Pensa comigo: você vai a um hospital para ser submetido a uma cirurgia e precisa transitar entre diferentes setores, como internação e UTI, enquanto seus registros são feitos manualmente, como nos velhos tempos. Imagina como seria para a equipe ter acesso a exames ou medicamentos administrados? É aí que a tecnologia vem revolucionando a prática médica.
Para ter uma ideia do impacto, o mercado de inteligência artificial (IA) em saúde, avaliado em US$ 11 bilhões em 2021, deverá alcançar US$ 187 bilhões até 2030, segundo a plataforma de dados Statista.

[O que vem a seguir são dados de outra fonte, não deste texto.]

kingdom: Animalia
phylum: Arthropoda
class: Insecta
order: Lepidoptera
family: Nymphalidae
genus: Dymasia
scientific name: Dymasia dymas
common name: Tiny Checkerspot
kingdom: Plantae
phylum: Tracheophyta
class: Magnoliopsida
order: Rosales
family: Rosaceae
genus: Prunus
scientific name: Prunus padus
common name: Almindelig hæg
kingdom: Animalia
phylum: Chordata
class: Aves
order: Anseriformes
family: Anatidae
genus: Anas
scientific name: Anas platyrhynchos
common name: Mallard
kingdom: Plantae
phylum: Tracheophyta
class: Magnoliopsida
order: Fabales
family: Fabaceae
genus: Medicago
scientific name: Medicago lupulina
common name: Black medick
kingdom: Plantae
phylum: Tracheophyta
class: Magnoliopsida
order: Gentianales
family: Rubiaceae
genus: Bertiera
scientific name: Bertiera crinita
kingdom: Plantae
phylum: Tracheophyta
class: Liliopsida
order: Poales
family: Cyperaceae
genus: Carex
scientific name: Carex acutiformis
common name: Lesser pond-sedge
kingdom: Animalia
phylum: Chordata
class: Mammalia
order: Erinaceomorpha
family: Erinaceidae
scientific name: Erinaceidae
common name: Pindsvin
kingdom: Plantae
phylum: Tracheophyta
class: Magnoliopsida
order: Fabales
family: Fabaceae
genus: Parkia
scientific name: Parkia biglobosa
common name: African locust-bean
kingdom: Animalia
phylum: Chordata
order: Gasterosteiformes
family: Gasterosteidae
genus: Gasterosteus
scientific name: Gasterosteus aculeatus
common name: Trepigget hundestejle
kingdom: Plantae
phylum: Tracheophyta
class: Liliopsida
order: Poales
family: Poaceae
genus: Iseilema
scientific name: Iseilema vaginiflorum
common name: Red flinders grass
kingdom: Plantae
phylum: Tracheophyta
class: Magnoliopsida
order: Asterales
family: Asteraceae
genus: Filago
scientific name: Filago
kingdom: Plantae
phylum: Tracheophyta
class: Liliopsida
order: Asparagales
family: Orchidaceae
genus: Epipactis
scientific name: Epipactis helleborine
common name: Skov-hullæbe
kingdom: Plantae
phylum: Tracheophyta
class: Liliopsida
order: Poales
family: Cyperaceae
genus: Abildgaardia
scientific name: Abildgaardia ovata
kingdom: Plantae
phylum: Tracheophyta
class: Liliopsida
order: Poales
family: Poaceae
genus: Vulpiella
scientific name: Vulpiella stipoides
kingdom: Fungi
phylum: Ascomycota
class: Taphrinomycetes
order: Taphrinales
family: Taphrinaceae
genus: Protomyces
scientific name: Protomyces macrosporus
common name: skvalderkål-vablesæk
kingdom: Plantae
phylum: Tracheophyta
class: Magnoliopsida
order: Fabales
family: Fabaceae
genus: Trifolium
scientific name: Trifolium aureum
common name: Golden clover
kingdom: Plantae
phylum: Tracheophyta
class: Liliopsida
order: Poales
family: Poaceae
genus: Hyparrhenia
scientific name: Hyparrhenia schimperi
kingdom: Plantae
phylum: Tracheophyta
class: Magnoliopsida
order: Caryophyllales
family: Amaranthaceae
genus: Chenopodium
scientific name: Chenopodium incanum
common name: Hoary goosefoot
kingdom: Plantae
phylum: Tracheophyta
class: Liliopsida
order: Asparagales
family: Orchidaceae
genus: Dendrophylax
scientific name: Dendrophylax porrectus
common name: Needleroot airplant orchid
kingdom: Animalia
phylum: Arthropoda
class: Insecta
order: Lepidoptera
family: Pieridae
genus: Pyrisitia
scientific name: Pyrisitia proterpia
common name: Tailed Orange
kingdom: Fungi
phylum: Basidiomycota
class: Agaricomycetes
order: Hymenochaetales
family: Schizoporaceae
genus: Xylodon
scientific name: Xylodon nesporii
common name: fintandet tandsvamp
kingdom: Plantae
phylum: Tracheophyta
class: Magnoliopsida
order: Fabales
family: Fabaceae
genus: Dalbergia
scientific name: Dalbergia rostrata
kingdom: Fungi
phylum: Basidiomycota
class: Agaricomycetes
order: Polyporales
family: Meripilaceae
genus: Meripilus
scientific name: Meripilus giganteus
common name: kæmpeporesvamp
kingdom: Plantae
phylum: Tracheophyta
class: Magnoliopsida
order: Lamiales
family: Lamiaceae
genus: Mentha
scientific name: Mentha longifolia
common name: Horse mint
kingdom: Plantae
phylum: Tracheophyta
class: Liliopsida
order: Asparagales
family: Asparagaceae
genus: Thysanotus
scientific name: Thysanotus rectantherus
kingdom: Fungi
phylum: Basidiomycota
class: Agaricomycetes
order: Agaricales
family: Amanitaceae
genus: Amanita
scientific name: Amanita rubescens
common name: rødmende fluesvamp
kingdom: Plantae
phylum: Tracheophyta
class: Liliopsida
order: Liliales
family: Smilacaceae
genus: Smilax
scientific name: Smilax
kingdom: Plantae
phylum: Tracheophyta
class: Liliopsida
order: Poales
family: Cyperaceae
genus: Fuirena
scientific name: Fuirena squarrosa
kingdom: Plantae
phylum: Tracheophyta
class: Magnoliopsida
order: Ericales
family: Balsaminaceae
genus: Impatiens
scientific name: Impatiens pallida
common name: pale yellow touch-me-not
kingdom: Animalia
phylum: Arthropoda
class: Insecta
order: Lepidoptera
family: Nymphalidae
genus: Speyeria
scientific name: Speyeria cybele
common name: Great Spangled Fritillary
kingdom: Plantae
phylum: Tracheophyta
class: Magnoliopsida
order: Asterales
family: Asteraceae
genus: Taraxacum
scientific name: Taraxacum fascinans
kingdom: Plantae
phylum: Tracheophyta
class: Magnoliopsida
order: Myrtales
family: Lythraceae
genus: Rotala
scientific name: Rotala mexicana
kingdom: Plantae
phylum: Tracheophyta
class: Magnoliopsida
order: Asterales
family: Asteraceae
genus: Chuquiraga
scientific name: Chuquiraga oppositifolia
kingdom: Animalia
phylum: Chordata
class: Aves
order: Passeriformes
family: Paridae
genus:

A tecnologia já vem contribuindo em várias frentes. A mais relevante é colocarmos o paciente no centro do negócio, proporcionando cuidados mais rápidos, eficazes e personalizados. Um exemplo são as IAs que aceleram diagnósticos, mas também aumentam a precisão e a eficácia entre a investigação e o início do tratamento. Podemos citar o Kardia, uma IA disponível no Brasil que identifica arritmias cardíacas no pronto atendimento em menos de 3 minutos, revolucionando prognósticos dos pacientes e acelerando tratamentos.
Outro ponto é a experiência do paciente. Muitos hospitais já utilizam assistentes digitais, que funcionam como um concierge, permitindo que os pacientes internados façam solicitações via smartphone ou tablet. Essa solução aumenta a autonomia do paciente, oferece informações em tempo real e melhora na comunicação com a equipe assistencial. No hospital onde atuo, em São Paulo, em 2 anos, foram 100 mil solicitações gerenciadas por esse tipo de tecnologia, reduzindo em 90% as demandas indevidas para equipe de enfermagem, como pedidos relacionados à nutrição e hotelaria, e otimizando 10.500 horas da equipe.
Outro benefício essencial é a sustentabilidade financeira e operacional. Ferramentas de análise de dados e IA ajudam hospitais a prever picos de demanda, alocar recursos com eficiência e reduzir desperdícios. A longo prazo, essas inovações não só otimizam recursos, mas também permitem reinvestimento em melhorias que beneficiam pacientes e profissionais.
Porém, há desafios consideráveis. Estudos da McKinsey indicam que a maturidade digital no setor da saúde ainda varia amplamente. A capacidade de gerar valor a partir de dados estruturados é um dos maiores desafios, apenas 12% das empresas conseguem integrar dados de forma consistente para apoiar decisões em todas as áreas operacionais. Essa limitação dificulta a implementação de prontuários eletrônicos eficazes, cruciais para consolidar dados clínicos e operacionais. Sem essa base necessária, iniciativas de análise preditiva e suporte baseado em IA ficam comprometidas. Para que esse impacto positivo seja duradouro, é fundamental que todo o ecossistema de saúde brasileiro esteja alinhado. Por exemplo, a interoperabilidade entre sistemas ainda é um ponto crítico.
Segundo a OPAS, a interoperabilidade é a capacidade de diferentes sistemas, dispositivos ou organizações de se comunicarem e trabalharem em conjunto de maneira eficaz, permitindo a troca e o uso de informações de forma integrada, mesmo que tenham sido desenvolvidos por fabricantes distintos ou operem em plataformas diversas.
O relatório da McKinsey revela que a fragmentação dos dados entre diferentes instituições de atendimento resulta em dificuldades para acompanhar a jornada do paciente de forma contínua, afetando diretamente a qualidade do cuidado. Acredito que o lançamento da Rede Nacional de Dados em Saúde (RNDS), pelo Ministério da Saúde é um avanço significativo, permitindo que profissionais do SUS em todo o país acessem os registros de atendimento de forma integrada.
Para que essas transformações sejam sustentáveis, é indispensável uma colaboração ativa entre prestadores de serviços, operadoras, fornecedores e governo. Esses atores precisam trabalhar juntos, para colocar o paciente no centro do cuidado, avaliando o custo-benefício das novas tecnologias para garantir que elas melhorem os resultados clínicos, a experiência do cliente e tragam eficiência operacional, alinhando incentivos para o crescimento do setor e criando um sistema de saúde mais inclusivo e acessível.
Não há dúvidas, a tecnologia está remodelando a forma como vivemos, trabalhamos e, especialmente, como cuidamos da nossa saúde. Hoje, o impacto das inovações vai além dos avanços técnicos na medicina: elas oferecem um horizonte mais democrático, sustentável e eficiente – um horizonte que beneficia não apenas os pacientes, mas todo o ecossistema de saúde
*Tiago Damasceno Felipe é diretor-geral do Hospital Santa Paula.